Among the brothers...........
| Sooflay .................. | the restauranteur |
| Guday................... | the half-Australian brother |
| Huray.................... | the sports fanatic |
| Bejay...................... | the gay brother |
| Kuntay & Kintay..... | the twins from the African mother |
| Sayhay.................... | the baseball player |
| Ojay........................ | the stalker / murderer |
| Gulay...................... | the singer / entertainer |
| Ebay....................... | the internet czar |
| Biliray...................... | the country music star |
| Ecksray................... | the radiologist |
| Puray....................... | the blender factory owner |
| Regay..................... | the half-Jamaican brother |
| Tupay...................... | the one with bad hair: |
Among the sisters..............
| Pusay....................... | the 'loose' 22 yr old |
| Lattay........................ | the coffee shop owner |
| Bufay......................... | the 300 pound sister |
| Dushay...................... | the clean sister |
| Phayray..................... | the zoo worker in the gorilla house |
| Sapheway.................. | the grocery store owner |
| Ollay.......................... | the half-mexican sister |
| Gudlay........................ | the prostitute |
The True Origin of the Internet:
In ancient Israel, it came to pass that a trader by the name of Abraham Com did take unto himself a young wife by the name of Dot.
And Dot Com was a comely woman, broad of shoulder and long of leg. Indeed, she had been called 'Amazon Dot Com.'
And she said unto Abraham, her husband, "Why doth thou travel far from town to town with thy goods when thou can trade without ever leaving thy tent?"
And Abraham did look at her as though she were several saddle bags short of a camel load, but simply said, "How, dear?"
And Dot replied, "I will place drums in all the towns and drums in between to send messages saying what you have for sale and they will reply telling you which hath the best price. And the sale can be made on the drums and delivery made by Uriah's Pony Stable (UPS)."
Abraham thought long and decided he would let Dot have her way with the drums. And the drums rang out and were an immediate success. Abraham sold all the goods he had at the top price, without ever moving from his tent.
But this success did arouse envy. A man named Maccabia did secrete himself inside Abraham's drum and was accused of insider trading. And the young man did take to Dot Com's trading as doth the greedy horsefly take to camel dung. They were called Nomadic Ecclesiastical Rich Dominican Siderites, or NERDS for short.
And lo, the land was so feverish with joy at the new riches and the deafening sound of drums that no one noticed that the real riches were going to the drum maker, one Brother William of Gates, who bought up every drum company in the land. And indeed did insist on making drums that would work only with Brother Gates' drumheads and drumsticks.

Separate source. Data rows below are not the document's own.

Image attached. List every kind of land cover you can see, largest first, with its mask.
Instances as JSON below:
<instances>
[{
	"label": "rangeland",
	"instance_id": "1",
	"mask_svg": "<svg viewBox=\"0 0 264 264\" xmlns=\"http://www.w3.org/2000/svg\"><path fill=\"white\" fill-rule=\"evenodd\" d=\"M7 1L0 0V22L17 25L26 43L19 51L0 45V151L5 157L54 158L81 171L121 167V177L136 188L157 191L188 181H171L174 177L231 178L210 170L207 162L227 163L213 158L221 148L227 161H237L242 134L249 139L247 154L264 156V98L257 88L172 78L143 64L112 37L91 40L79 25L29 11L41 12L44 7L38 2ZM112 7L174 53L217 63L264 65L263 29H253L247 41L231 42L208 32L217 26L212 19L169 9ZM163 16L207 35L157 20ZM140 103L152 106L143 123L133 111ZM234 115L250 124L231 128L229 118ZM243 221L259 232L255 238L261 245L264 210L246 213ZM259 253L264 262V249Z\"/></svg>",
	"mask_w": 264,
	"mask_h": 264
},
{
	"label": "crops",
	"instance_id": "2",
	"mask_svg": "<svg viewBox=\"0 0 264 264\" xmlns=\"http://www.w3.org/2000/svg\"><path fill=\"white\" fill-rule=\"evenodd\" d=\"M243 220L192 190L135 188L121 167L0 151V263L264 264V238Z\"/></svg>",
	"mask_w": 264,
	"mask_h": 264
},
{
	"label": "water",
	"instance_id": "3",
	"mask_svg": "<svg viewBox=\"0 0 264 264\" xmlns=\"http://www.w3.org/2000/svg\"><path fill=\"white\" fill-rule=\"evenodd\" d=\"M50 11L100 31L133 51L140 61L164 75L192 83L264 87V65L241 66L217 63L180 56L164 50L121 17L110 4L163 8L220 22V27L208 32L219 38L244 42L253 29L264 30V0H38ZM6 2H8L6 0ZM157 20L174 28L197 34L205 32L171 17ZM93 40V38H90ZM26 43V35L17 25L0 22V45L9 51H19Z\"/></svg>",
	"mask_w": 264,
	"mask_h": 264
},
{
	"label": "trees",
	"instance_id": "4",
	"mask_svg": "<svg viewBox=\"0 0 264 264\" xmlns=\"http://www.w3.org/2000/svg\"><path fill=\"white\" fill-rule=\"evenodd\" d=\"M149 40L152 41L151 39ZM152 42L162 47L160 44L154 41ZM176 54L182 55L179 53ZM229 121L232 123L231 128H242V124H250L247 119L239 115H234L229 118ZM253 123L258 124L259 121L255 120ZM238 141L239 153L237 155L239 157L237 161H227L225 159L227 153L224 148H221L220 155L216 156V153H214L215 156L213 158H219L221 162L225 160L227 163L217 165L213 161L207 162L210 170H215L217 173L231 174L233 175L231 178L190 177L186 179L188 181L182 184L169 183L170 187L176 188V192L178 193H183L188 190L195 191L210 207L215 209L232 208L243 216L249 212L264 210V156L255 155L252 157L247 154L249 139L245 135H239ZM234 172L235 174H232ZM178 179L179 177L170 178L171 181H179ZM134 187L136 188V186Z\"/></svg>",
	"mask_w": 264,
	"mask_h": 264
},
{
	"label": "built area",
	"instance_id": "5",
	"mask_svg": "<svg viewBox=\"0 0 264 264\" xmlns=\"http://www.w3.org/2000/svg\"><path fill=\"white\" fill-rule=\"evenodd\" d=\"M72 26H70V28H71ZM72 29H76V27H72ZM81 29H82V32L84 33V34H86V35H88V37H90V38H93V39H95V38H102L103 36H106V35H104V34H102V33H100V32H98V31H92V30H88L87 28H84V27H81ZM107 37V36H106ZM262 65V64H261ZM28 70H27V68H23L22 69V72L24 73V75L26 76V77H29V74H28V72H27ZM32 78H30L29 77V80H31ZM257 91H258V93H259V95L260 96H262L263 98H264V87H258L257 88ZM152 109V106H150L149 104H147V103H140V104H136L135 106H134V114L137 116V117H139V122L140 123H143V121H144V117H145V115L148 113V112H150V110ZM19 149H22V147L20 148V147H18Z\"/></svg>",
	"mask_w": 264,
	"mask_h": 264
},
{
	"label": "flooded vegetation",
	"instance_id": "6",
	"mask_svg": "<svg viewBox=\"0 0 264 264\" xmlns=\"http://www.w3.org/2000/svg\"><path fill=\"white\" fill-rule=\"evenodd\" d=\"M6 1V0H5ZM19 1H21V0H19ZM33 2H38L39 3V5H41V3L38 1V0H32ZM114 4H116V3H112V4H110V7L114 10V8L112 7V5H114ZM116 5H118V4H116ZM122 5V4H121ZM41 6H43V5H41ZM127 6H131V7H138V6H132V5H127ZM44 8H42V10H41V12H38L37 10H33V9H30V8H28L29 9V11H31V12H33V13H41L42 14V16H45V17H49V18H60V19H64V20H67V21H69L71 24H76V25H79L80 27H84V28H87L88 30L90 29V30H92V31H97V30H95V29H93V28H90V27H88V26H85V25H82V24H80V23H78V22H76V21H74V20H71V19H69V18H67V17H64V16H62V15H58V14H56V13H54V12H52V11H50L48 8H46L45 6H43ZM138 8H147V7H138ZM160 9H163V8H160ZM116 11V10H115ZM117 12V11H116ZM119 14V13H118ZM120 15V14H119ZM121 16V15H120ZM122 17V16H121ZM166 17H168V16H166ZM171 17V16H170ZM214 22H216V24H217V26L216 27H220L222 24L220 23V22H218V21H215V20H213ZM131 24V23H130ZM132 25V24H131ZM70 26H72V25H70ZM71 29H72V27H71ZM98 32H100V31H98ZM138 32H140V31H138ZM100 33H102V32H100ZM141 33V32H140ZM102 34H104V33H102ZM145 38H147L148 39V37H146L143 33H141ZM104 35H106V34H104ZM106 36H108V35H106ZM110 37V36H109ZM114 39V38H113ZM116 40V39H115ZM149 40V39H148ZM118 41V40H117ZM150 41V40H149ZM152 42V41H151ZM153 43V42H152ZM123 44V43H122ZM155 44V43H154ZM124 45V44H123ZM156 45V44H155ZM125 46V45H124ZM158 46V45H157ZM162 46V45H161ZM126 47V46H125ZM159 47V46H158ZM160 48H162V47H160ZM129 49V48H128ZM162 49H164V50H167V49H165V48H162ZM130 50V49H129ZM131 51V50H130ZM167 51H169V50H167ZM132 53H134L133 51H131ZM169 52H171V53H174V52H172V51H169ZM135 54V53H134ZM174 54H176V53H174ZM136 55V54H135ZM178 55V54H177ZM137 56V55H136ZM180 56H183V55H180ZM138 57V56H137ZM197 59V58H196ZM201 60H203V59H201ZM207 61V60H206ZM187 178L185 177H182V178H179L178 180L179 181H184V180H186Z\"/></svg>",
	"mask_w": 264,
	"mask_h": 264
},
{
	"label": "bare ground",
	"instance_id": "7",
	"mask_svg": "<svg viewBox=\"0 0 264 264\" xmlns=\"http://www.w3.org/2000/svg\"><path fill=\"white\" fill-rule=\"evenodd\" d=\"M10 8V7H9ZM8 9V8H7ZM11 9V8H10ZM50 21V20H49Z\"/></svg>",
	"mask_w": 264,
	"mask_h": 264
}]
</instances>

And Dot did say, "Oh, Abraham, what we have started is being taken over by others."
And as Abraham looked out over the Bay of Ezekiel, or as it came to be known "eBay" he said, "We need a name that reflects what we are."
And Dot replied, "Young Ambitious Hebrew Owner Operators."
"YAHOO," said Abraham.
And that is how it all began. It wasn't Al Gore after all.
Widdle Wabits - A Story To Warm Your Heart
The most adorable little girl went into a pet shop and with the cutest little lisp said to the shopkeeper "Excuth me thir, I want to buy a widdle wabbit."
The shopkeeper just melts and gets down on his knees so that he's on her level "What sort of widdle wabbit would you like? That ickle white wabbit there, or the fluffy bwack one or the fuwwy bwown one?"
The little girl thinks for a minute and replies "I don't weally think my python gives a thit."